(Stored items)
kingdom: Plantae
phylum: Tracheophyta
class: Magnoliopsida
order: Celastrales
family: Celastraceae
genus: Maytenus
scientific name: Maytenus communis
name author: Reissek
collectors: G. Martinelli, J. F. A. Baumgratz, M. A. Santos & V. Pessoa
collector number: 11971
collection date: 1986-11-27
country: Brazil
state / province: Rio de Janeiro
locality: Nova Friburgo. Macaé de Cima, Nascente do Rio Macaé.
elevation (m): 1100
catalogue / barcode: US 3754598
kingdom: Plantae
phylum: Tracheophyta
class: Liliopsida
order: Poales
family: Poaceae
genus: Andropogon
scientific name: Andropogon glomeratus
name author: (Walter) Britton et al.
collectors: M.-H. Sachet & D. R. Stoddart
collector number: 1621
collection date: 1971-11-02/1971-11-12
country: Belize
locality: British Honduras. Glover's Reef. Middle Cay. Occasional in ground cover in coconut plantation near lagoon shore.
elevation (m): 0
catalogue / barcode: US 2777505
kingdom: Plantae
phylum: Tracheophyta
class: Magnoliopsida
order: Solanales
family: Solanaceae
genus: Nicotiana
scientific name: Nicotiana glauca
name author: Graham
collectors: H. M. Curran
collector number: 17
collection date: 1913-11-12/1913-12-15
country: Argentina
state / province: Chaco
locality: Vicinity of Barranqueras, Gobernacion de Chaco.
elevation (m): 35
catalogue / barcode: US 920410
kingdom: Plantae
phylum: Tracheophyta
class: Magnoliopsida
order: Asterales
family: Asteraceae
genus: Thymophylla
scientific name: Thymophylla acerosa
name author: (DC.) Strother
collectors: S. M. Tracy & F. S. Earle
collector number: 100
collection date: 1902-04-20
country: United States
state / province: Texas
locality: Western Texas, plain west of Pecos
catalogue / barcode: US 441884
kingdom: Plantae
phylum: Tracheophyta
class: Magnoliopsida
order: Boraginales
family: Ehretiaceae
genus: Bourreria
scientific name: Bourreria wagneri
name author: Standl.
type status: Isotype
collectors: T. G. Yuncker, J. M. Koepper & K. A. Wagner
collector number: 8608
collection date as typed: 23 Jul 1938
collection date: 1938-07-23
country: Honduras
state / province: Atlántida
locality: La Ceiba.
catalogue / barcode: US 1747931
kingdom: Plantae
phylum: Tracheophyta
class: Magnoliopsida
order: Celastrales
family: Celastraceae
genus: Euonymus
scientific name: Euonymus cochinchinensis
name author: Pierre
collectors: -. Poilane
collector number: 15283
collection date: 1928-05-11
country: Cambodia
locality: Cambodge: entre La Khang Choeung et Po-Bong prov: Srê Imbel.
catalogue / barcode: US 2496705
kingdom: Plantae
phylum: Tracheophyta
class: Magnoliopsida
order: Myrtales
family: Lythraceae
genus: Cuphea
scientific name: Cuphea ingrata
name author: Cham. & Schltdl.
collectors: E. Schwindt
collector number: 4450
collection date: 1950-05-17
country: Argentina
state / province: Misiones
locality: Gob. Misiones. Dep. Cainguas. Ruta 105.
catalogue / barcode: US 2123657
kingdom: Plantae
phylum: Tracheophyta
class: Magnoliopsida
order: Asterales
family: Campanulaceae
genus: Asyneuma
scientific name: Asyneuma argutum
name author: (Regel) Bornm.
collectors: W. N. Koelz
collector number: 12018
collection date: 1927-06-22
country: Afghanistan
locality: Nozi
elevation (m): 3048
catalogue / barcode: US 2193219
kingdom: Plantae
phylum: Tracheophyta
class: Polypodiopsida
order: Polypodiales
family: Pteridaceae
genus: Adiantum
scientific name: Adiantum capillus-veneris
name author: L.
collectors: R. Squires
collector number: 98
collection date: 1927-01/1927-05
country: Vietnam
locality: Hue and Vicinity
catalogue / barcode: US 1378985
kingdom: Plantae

*Work instructions*:
Please convert the part of the material that opens with the line containing "genus: Nicotiana" and closes with the line containing "collector number: 8608", both included, into a JSON list of strings with one string per line and blank lines left out.

*Written response*:
[
  "genus: Nicotiana",
  "scientific name: Nicotiana glauca",
  "name author: Graham",
  "collectors: H. M. Curran",
  "collector number: 17",
  "collection date: 1913-11-12/1913-12-15",
  "country: Argentina",
  "state / province: Chaco",
  "locality: Vicinity of Barranqueras, Gobernacion de Chaco.",
  "elevation (m): 35",
  "catalogue / barcode: US 920410",
  "kingdom: Plantae",
  "phylum: Tracheophyta",
  "class: Magnoliopsida",
  "order: Asterales",
  "family: Asteraceae",
  "genus: Thymophylla",
  "scientific name: Thymophylla acerosa",
  "name author: (DC.) Strother",
  "collectors: S. M. Tracy & F. S. Earle",
  "collector number: 100",
  "collection date: 1902-04-20",
  "country: United States",
  "state / province: Texas",
  "locality: Western Texas, plain west of Pecos",
  "catalogue / barcode: US 441884",
  "kingdom: Plantae",
  "phylum: Tracheophyta",
  "class: Magnoliopsida",
  "order: Boraginales",
  "family: Ehretiaceae",
  "genus: Bourreria",
  "scientific name: Bourreria wagneri",
  "name author: Standl.",
  "type status: Isotype",
  "collectors: T. G. Yuncker, J. M. Koepper & K. A. Wagner",
  "collector number: 8608"
]